*** Opening of Data shown ***

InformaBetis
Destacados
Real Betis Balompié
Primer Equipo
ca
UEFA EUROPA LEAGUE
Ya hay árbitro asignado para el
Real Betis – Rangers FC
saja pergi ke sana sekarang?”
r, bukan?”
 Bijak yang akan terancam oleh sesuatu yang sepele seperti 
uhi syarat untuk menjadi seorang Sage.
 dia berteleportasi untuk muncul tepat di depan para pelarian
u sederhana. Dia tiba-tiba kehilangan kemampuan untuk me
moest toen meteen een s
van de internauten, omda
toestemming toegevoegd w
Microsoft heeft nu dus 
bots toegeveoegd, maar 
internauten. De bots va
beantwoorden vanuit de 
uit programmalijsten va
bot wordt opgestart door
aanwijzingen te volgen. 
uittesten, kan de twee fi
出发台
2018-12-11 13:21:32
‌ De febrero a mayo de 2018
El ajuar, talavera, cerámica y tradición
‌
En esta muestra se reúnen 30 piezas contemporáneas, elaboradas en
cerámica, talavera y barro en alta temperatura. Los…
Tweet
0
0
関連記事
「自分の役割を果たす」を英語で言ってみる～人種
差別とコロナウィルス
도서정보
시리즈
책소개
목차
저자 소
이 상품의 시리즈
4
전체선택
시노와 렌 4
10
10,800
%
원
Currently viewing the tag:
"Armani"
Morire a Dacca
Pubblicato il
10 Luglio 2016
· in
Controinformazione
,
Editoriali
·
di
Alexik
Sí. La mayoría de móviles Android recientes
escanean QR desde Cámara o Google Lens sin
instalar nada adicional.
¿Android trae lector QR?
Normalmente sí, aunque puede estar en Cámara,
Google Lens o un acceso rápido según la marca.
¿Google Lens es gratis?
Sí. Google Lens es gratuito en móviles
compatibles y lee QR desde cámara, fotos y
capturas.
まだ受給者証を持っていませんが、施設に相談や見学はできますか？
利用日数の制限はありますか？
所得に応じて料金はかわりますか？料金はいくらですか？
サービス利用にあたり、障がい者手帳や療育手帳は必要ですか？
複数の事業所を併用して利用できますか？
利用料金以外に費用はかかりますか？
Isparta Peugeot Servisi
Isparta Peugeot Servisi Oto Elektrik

*** Close of Data shown ***

Go through the records and copy all of them exactly.

Final answer:
InformaBetis
Destacados
Real Betis Balompié
Primer Equipo
ca
UEFA EUROPA LEAGUE
Ya hay árbitro asignado para el
Real Betis – Rangers FC
saja pergi ke sana sekarang?”
r, bukan?”
 Bijak yang akan terancam oleh sesuatu yang sepele seperti 
uhi syarat untuk menjadi seorang Sage.
 dia berteleportasi untuk muncul tepat di depan para pelarian
u sederhana. Dia tiba-tiba kehilangan kemampuan untuk me
moest toen meteen een s
van de internauten, omda
toestemming toegevoegd w
Microsoft heeft nu dus 
bots toegeveoegd, maar 
internauten. De bots va
beantwoorden vanuit de 
uit programmalijsten va
bot wordt opgestart door
aanwijzingen te volgen. 
uittesten, kan de twee fi
出发台
2018-12-11 13:21:32
‌ De febrero a mayo de 2018
El ajuar, talavera, cerámica y tradición
‌
En esta muestra se reúnen 30 piezas contemporáneas, elaboradas en
cerámica, talavera y barro en alta temperatura. Los…
Tweet
0
0
関連記事
「自分の役割を果たす」を英語で言ってみる～人種
差別とコロナウィルス
도서정보
시리즈
책소개
목차
저자 소
이 상품의 시리즈
4
전체선택
시노와 렌 4
10
10,800
%
원
Currently viewing the tag:
"Armani"
Morire a Dacca
Pubblicato il
10 Luglio 2016
· in
Controinformazione
,
Editoriali
·
di
Alexik
Sí. La mayoría de móviles Android recientes
escanean QR desde Cámara o Google Lens sin
instalar nada adicional.
¿Android trae lector QR?
Normalmente sí, aunque puede estar en Cámara,
Google Lens o un acceso rápido según la marca.
¿Google Lens es gratis?
Sí. Google Lens es gratuito en móviles
compatibles y lee QR desde cámara, fotos y
capturas.
まだ受給者証を持っていませんが、施設に相談や見学はできますか？
利用日数の制限はありますか？
所得に応じて料金はかわりますか？料金はいくらですか？
サービス利用にあたり、障がい者手帳や療育手帳は必要ですか？
複数の事業所を併用して利用できますか？
利用料金以外に費用はかかりますか？
Isparta Peugeot Servisi
Isparta Peugeot Servisi Oto Elektrik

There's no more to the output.